TAREFA ESCRITA 1 =
Responda a partir do acórdão:
(a) Qual é o número do processo?
(b) Em que mês e ano começou a arguida a atribuir o subsídio de longo serviço?
(c) Em que data foi a arguida notificada do despacho de designação da data para o julgamento?

TEXTO DO DOCUMENTO =
==================================================
Processo n.º 76/2009 Data do acórdão: 2010-11-25
Assuntos:
– prescrição do procedimento por contravenção laboral
– art.o 94.o do Código de Processo do Trabalho
– subsídio de longo serviço
– salário do trabalhador
– art.o 25.o, n.o 2, do Decreto-Lei n.o 24/89/M
S U M Á R I O
1. Como a última data referente ao não pagamento do subsídio de longo serviço ao trabalhador dos autos foi de 22 de Junho de 2006, o prazo de dois anos de prescrição do procedimento pela respectiva contravenção em questão já se completou às 24 horas do dia 22 de Junho de 2008, precisamente na véspera do dia 23 de Junho de 2008 em que vinha a arguida empregadora notificada do despacho de designação da data para o julgamento na Primeira Instância (como hipotética causa de interrupção do prazo de prescrição, a que alude inclusivamente o n.o 2 do art.o 94.o do vigente Código de Processo do Trabalho).
2. Nos autos, está provado que a arguida, a partir de Janeiro de 2000, começou a atribuir aos seus trabalhadores com funções de guarda de segurança com um ano de serviço completo o subsídio de longo serviço no valor mensal de MOP$30,00, e estipulou que nos anos subsequentes o montante mensal do subsídio ia ter aumento de MOP$30,00 por cada ano de serviço prestado.
3. O facto de ter sido a própria arguida quem estipulou a atribuição do subsídio de longo serviço (o que equivale a dizer que esse subsídio foi previsto como uma regra regulamentar criada pela arguida) já tornou esse subsídio como parte integrante do salário do trabalhador, a partir do segundo ano de prestação do serviço, sendo, assim, irrelevante a indagação sobre a veracidade do alegado facto de que esse subsídio não foi acordado pelas partes.
4. É que por força do art.o 25.o, n.o 2, do Decreto-Lei n.o 24/89/M, de 3 de Abril: “Entende-se por salário toda e qualquer prestação, susceptível de avaliação em dinheiro, seja qual for a sua designação ou forma de cálculo, devida em função da prestação de trabalho e fixada ou por acordo entre empregador e trabalhador, ou por regulamento ou norma convencional ou por norma legal”.
==================================================
Uma série de registos:
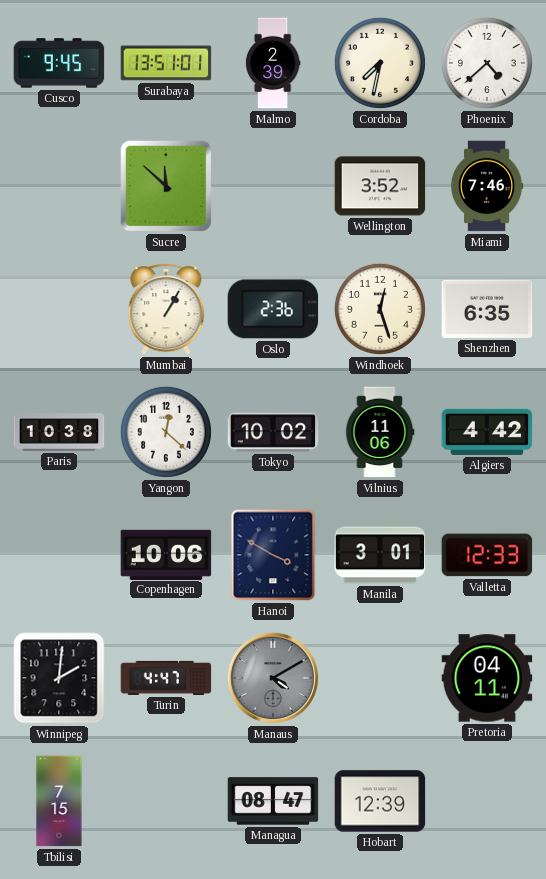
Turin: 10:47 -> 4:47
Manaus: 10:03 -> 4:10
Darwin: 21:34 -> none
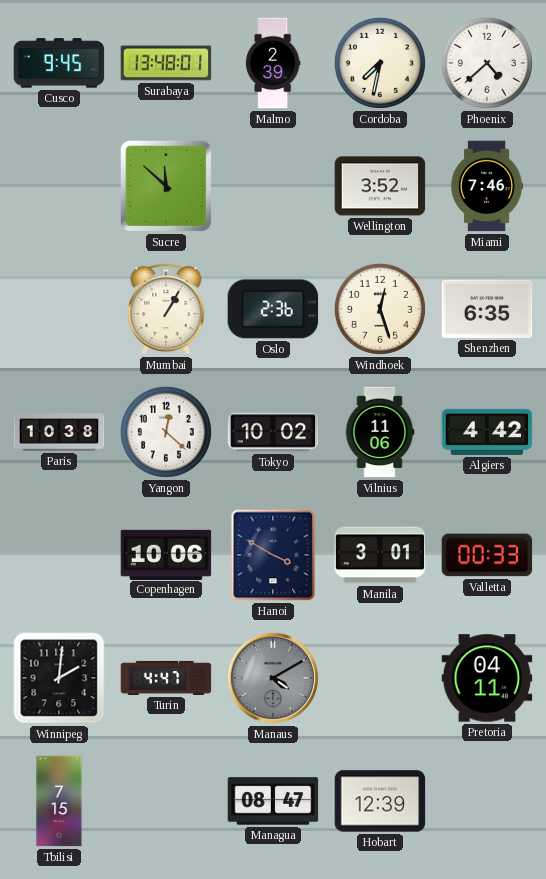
Surabaya: 13:51 -> 13:48
Valletta: 12:33 -> 00:33
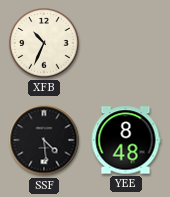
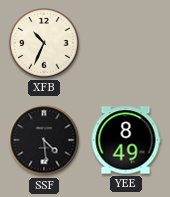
YEE: 8:48 -> 8:49
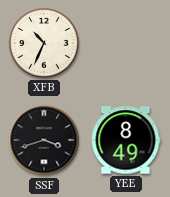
SSF: 4:29 -> 3:42
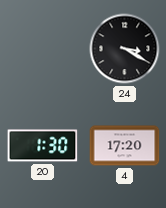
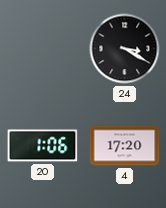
20: 1:30 -> 1:06
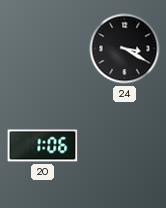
4: 17:20 -> none
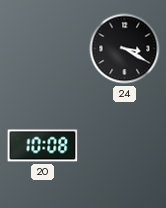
20: 1:06 -> 10:08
==================================================
TAREFA ESCRITA 2 = Transcreva sem alterações a parte dos registos que começa na linha que contém "YEE: 8:48 -> 8:49" e vai até ao fim dos registos, ambas as pontas incluídas. Deixe as imagens de fora da resposta.

RESOLUÇÃO 1 =
(a) 76/2009
(b) Janeiro de 2000
(c) 23 de Junho de 2008

RESOLUÇÃO 2 =
YEE: 8:48 -> 8:49
SSF: 4:29 -> 3:42
20: 1:30 -> 1:06
4: 17:20 -> none
20: 1:06 -> 10:08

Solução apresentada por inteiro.